What does “pride” mean? For Derrick Young Jr. and Jonathan Allen, cofounders of the nonprofit Leadership Brainery, pride is ”a willingness to risk it all to show that our love is love, our love is magical, our love is gentle and peaceful, our love preserves, and our love liberates.”
Responses like theirs will be on display with 20 other LGBTQ+ community leaders’ beginning Saturday on Boston Common. The sentiments of pride are featured alongside portraits of each local subject, as part of a new public photography exhibition celebrating LGBT History Month.
The “Portraits of Pride” installation, which runs through Oct. 29, features 8-foot-tall portraits of artists, activists, business and nonprofit leaders, and more. Taken by the Manchester-based photographer John Huet, the portrait subjects include figures like state Senator Julian Cyr, Boston Public Library president David Leonard, local high school student activists Ashton Mota and Alia Cusolito, and civil rights lawyer Mary Bonauto.
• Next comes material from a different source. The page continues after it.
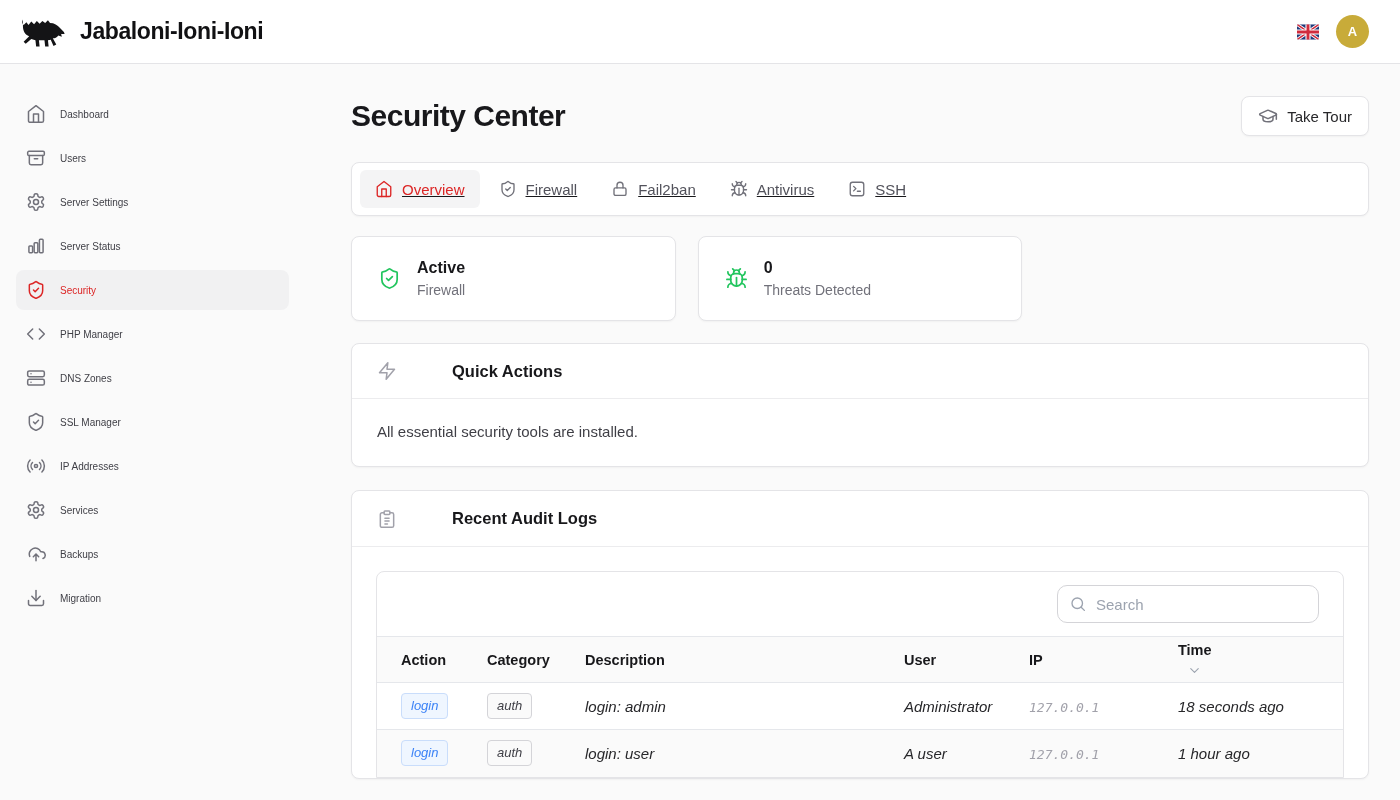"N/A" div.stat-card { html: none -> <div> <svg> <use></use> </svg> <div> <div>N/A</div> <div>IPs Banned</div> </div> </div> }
“These portraits are both personal and political,” said Jean Dolin, the creative director and curator of “Portraits of Pride,” who is himself gay. He said the subjects span several generations of “heroes” from the LGBTQ+ community. “We have the right to be here, to love the way we love, and to exist in the ways we want to exist.”
Dolin, who is an activist and documentarian, said that the exhibit comes at a time of increasing attacks on the LGBTQ+ community in the United States, from violence against transgender people to “banning literature that speaks to our existence” and “curriculum that speaks to our history.” He said the portraits speak to past activism against discrimination as well as where the community can go in the future.
Each portrait displays its subject in a location unique to them and in addition to the Boston Common installation, different portraits from the same photoshoots will be exhibited during the month of October at 60 Seaport Blvd.
“I wanted to create as much as I possibly could something that was individual or unique to the person,” Huet said. “The exercise for me was, I didn’t have any advance notice as far as what they were going to be wearing or where we were going to meet them.”
Dolin said he chose after conversing with people across the city’s LGBTQ+ community. Huet, who has shot for a wide range of clients, from Vogue to Nike, said he hopes that the intimate portraits will help people better understand and meet people who “had a big part in changing the perception and the history of the community.”
“The more that you know about a person, the more you can relate to that person,” he said. “I think in this day and age, that’s something that’s important.”